• TASK TO CARRY OUT: Reproduce, without alteration, every line of text in the records below, omitting the pictures.

• LISTED RECORDS:
☆ ☆ ☆ ☆ ☆ ☆ ☆
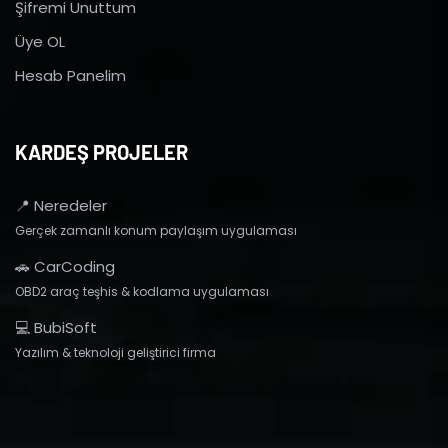
Şifremi Unuttum
Üye OL
Hesab Panelim
KARDEŞ PROJELER
📍 Neredeler
Gerçek zamanlı konum paylaşım uygulaması
🚗 CarCoding
OBD2 araç teşhis & kodlama uygulaması
💻 BubiSoft
Yazılım & teknoloji geliştirici firma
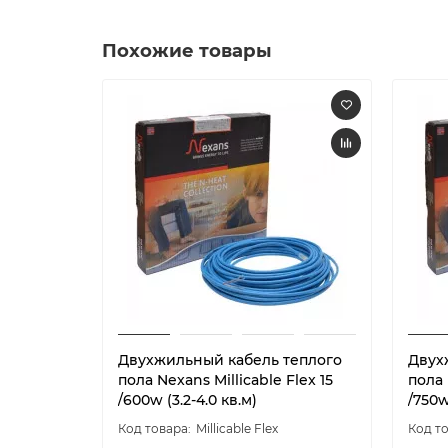
Похожие товары
Двухжильный кабель теплого
Двух
пола Nexans Millicable Flex 15
пола 
/600w (3.2-4.0 кв.м)
/750w
Millicable Flex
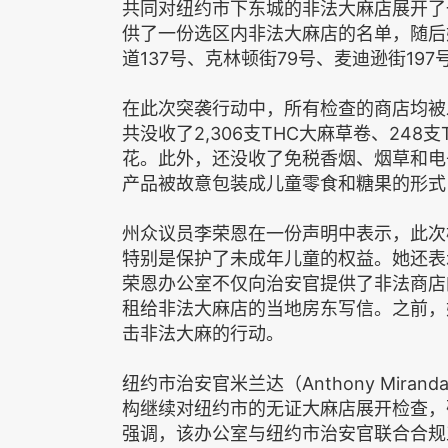
共同对纽约市下东城的非法大麻店展开了
供了一份选区内非法大麻店的名单，随后
道137号、克林顿街79号、麦迪逊街19
在此次突袭行动中，所有检查的商店均被
共没收了2,306支THC大麻草卷、248支T
花。此外，还没收了免税香烟、烟草和电
产品被故意包装成儿童零食和糖果的形式
州众议员李荣恩在一份声明中表示，此次
特别是保护了未成年儿童的权益。她还表
荣恩办公室不仅向治安官提供了非法商店
租给非法大麻店的当地房东写信。之前，
击非法大麻的行动。
纽约市治安官米兰达（Anthony Mir
构继续对纽约市的无证大麻店展开检查，
强调，该办公室与纽约市治安官联合合规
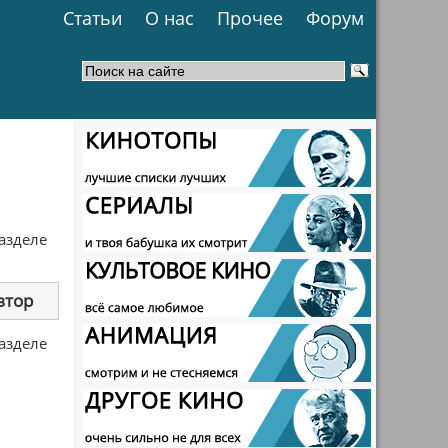
Статьи
О нас
Прочее
Форум
разделе
втор
разделе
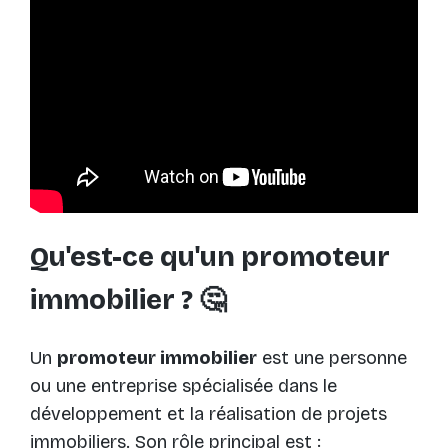
Qu'est-ce qu'un promoteur
immobilier ? 🤔
Un
promoteur immobilier
est une personne
ou une entreprise spécialisée dans le
développement et la réalisation de projets
immobiliers. Son rôle principal est :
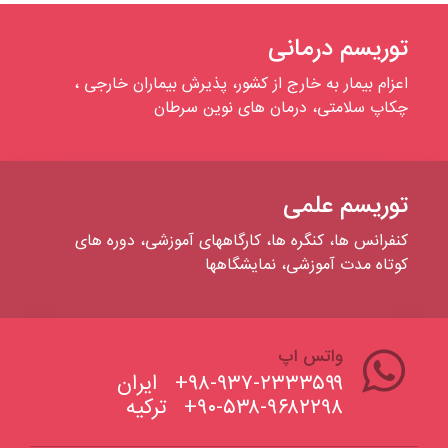
توریسم درمانی
اعزام بیمار به خارج از کشور، پذیرش بیماران خارجی ،
چکاپ سلامتی، درمان های نوین سرطان
توریسم علمی
کنفرانس ها، کنگره ها، کارگاههای آموزشی، دوره های
کوتاه مدت آموزشی، نمایشگاهها
واتس اپ
۹۸-۹۳۷-۲۳۳۳۵۹۹+
ایران
۹۰-۵۳۸-۹۶۸۲۲۹۸+
ترکیه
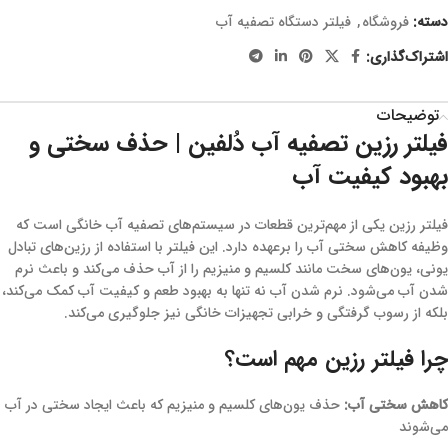
دسته:
فروشگاه
,
فیلتر دستگاه تصفیه آب
اشتراک‌گذاری:
توضیحات
فیلتر رزین تصفیه آب دُلفین | حذف سختی و
بهبود کیفیت آب
فیلتر رزین یکی از مهم‌ترین قطعات در سیستم‌های تصفیه آب خانگی است که
وظیفه کاهش سختی آب را برعهده دارد. این فیلتر با استفاده از رزین‌های تبادل
یونی، یون‌های سخت مانند کلسیم و منیزیم را از آب حذف می‌کند و باعث نرم
شدن آب می‌شود. نرم شدن آب نه تنها به بهبود طعم و کیفیت آب کمک می‌کند،
بلکه از رسوب گرفتگی و خرابی تجهیزات خانگی نیز جلوگیری می‌کند.
چرا فیلتر رزین مهم است؟
کاهش سختی آب:
حذف یون‌های کلسیم و منیزیم که باعث ایجاد سختی در آب
می‌شوند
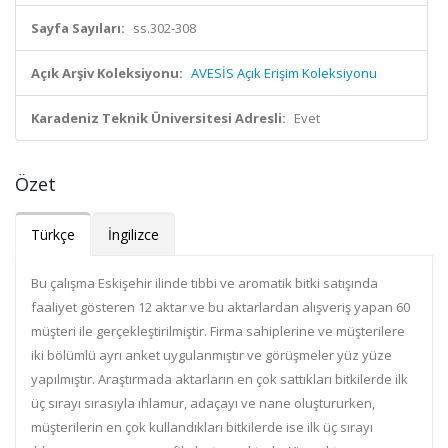
Sayfa Sayıları:
ss.302-308
Açık Arşiv Koleksiyonu:
AVESİS Açık Erişim Koleksiyonu
Karadeniz Teknik Üniversitesi Adresli:
Evet
Özet
Türkçe
İngilizce
Bu çalışma Eskişehir ilinde tıbbi ve aromatik bitki satışında
faaliyet gösteren 12 aktar ve bu aktarlardan alışveriş yapan 60
müşteri ile gerçekleştirilmiştir. Firma sahiplerine ve müşterilere
iki bölümlü ayrı anket uygulanmıştır ve görüşmeler yüz yüze
yapılmıştır. Araştırmada aktarların en çok sattıkları bitkilerde ilk
üç sırayı sırasıyla ıhlamur, adaçayı ve nane oluştururken,
müşterilerin en çok kullandıkları bitkilerde ise ilk üç sırayı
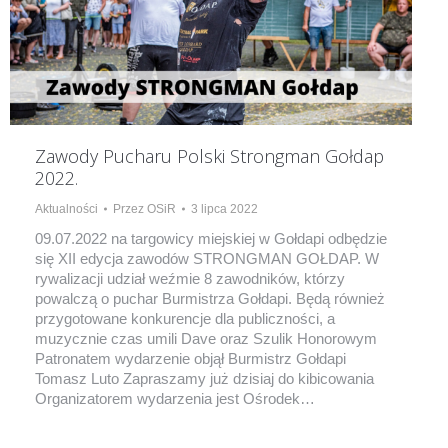
Zawody Pucharu Polski Strongman Gołdap
2022.
Aktualności
Przez
OSiR
3 lipca 2022
09.07.2022 na targowicy miejskiej w Gołdapi odbędzie
się XII edycja zawodów STRONGMAN GOŁDAP. W
rywalizacji udział weźmie 8 zawodników, którzy
powalczą o puchar Burmistrza Gołdapi. Będą również
przygotowane konkurencje dla publiczności, a
muzycznie czas umili Dave oraz Szulik Honorowym
Patronatem wydarzenie objął Burmistrz Gołdapi
Tomasz Luto Zapraszamy już dzisiaj do kibicowania
Organizatorem wydarzenia jest Ośrodek…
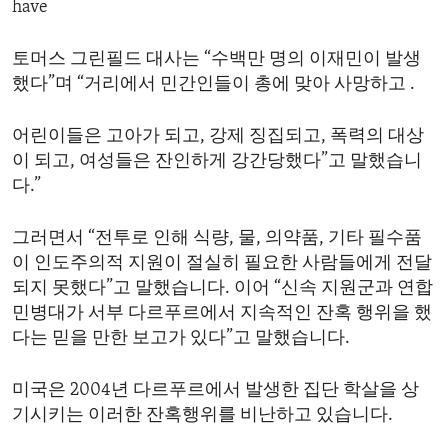
have
ENVIRONMENT AND HEALTH
IDEALS AND INSTITUTIONS
토머스 그린필드 대사는 “수백만 명의 이재민이 발생
했다”며 “거리에서 민간인들이 총에 맞아 사망하고 .
어린이들은 고아가 되고, 강제 징집되고, 폭력의 대상
이 되고, 여성들은 잔인하게 강간당했다”고 말했습니
다.”
그러면서 “전투로 인해 식량, 물, 의약품, 기타 필수품
이 인도주의적 지원이 절실히 필요한 사람들에게 전달
되지 못했다”고 말했습니다. 이어 “신속 지원군과 연합
민병대가 서부 다르푸르에서 지속적인 잔혹 행위을 했
다는 믿을 만한 보고가 있다”고 말했습니다.
미국은 2004년 다르푸르에서 발생한 집단 학살을 상
기시키는 이러한 잔혹행위를 비난하고 있습니다.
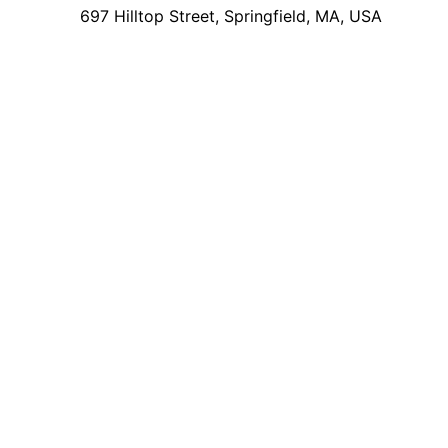
697 Hilltop Street, Springfield, MA, USA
☆ ☆ ☆ ☆ ☆ ☆ ☆
• FINISHED EXERCISE:
Şifremi Unuttum
Üye OL
Hesab Panelim
KARDEŞ PROJELER
📍 Neredeler
Gerçek zamanlı konum paylaşım uygulaması
🚗 CarCoding
OBD2 araç teşhis & kodlama uygulaması
💻 BubiSoft
Yazılım & teknoloji geliştirici firma
Похожие товары
Двухжильный кабель теплого
Двух
пола Nexans Millicable Flex 15
пола 
/600w (3.2-4.0 кв.м)
/750w
Millicable Flex
共同对纽约市下东城的非法大麻店展开了
供了一份选区内非法大麻店的名单，随后
道137号、克林顿街79号、麦迪逊街19
在此次突袭行动中，所有检查的商店均被
共没收了2,306支THC大麻草卷、248支T
花。此外，还没收了免税香烟、烟草和电
产品被故意包装成儿童零食和糖果的形式
州众议员李荣恩在一份声明中表示，此次
特别是保护了未成年儿童的权益。她还表
荣恩办公室不仅向治安官提供了非法商店
租给非法大麻店的当地房东写信。之前，
击非法大麻的行动。
纽约市治安官米兰达（Anthony Mir
构继续对纽约市的无证大麻店展开检查，
强调，该办公室与纽约市治安官联合合规
Статьи
О нас
Прочее
Форум
разделе
втор
разделе
Qu'est-ce qu'un promoteur
immobilier ? 🤔
Un
promoteur immobilier
est une personne
ou une entreprise spécialisée dans le
développement et la réalisation de projets
immobiliers. Son rôle principal est :
توریسم درمانی
اعزام بیمار به خارج از کشور، پذیرش بیماران خارجی ،
چکاپ سلامتی، درمان های نوین سرطان
توریسم علمی
کنفرانس ها، کنگره ها، کارگاههای آموزشی، دوره های
کوتاه مدت آموزشی، نمایشگاهها
واتس اپ
۹۸-۹۳۷-۲۳۳۳۵۹۹+
ایران
۹۰-۵۳۸-۹۶۸۲۲۹۸+
ترکیه
دسته:
فروشگاه
,
فیلتر دستگاه تصفیه آب
اشتراک‌گذاری:
توضیحات
فیلتر رزین تصفیه آب دُلفین | حذف سختی و
بهبود کیفیت آب
فیلتر رزین یکی از مهم‌ترین قطعات در سیستم‌های تصفیه آب خانگی است که
وظیفه کاهش سختی آب را برعهده دارد. این فیلتر با استفاده از رزین‌های تبادل
یونی، یون‌های سخت مانند کلسیم و منیزیم را از آب حذف می‌کند و باعث نرم
شدن آب می‌شود. نرم شدن آب نه تنها به بهبود طعم و کیفیت آب کمک می‌کند،
بلکه از رسوب گرفتگی و خرابی تجهیزات خانگی نیز جلوگیری می‌کند.
چرا فیلتر رزین مهم است؟
کاهش سختی آب:
حذف یون‌های کلسیم و منیزیم که باعث ایجاد سختی در آب
می‌شوند
Sayfa Sayıları:
ss.302-308
Açık Arşiv Koleksiyonu:
AVESİS Açık Erişim Koleksiyonu
Karadeniz Teknik Üniversitesi Adresli:
Evet
Özet
Türkçe
İngilizce
Bu çalışma Eskişehir ilinde tıbbi ve aromatik bitki satışında
faaliyet gösteren 12 aktar ve bu aktarlardan alışveriş yapan 60
müşteri ile gerçekleştirilmiştir. Firma sahiplerine ve müşterilere
iki bölümlü ayrı anket uygulanmıştır ve görüşmeler yüz yüze
yapılmıştır. Araştırmada aktarların en çok sattıkları bitkilerde ilk
üç sırayı sırasıyla ıhlamur, adaçayı ve nane oluştururken,
müşterilerin en çok kullandıkları bitkilerde ise ilk üç sırayı
Zawody Pucharu Polski Strongman Gołdap
2022.
Aktualności
Przez
OSiR
3 lipca 2022
09.07.2022 na targowicy miejskiej w Gołdapi odbędzie
się XII edycja zawodów STRONGMAN GOŁDAP. W
rywalizacji udział weźmie 8 zawodników, którzy
powalczą o puchar Burmistrza Gołdapi. Będą również
przygotowane konkurencje dla publiczności, a
muzycznie czas umili Dave oraz Szulik Honorowym
Patronatem wydarzenie objął Burmistrz Gołdapi
Tomasz Luto Zapraszamy już dzisiaj do kibicowania
Organizatorem wydarzenia jest Ośrodek…
have
ENVIRONMENT AND HEALTH
IDEALS AND INSTITUTIONS
토머스 그린필드 대사는 “수백만 명의 이재민이 발생
했다”며 “거리에서 민간인들이 총에 맞아 사망하고 .
어린이들은 고아가 되고, 강제 징집되고, 폭력의 대상
이 되고, 여성들은 잔인하게 강간당했다”고 말했습니
다.”
그러면서 “전투로 인해 식량, 물, 의약품, 기타 필수품
이 인도주의적 지원이 절실히 필요한 사람들에게 전달
되지 못했다”고 말했습니다. 이어 “신속 지원군과 연합
민병대가 서부 다르푸르에서 지속적인 잔혹 행위을 했
다는 믿을 만한 보고가 있다”고 말했습니다.
미국은 2004년 다르푸르에서 발생한 집단 학살을 상
기시키는 이러한 잔혹행위를 비난하고 있습니다.
697 Hilltop Street, Springfield, MA, USA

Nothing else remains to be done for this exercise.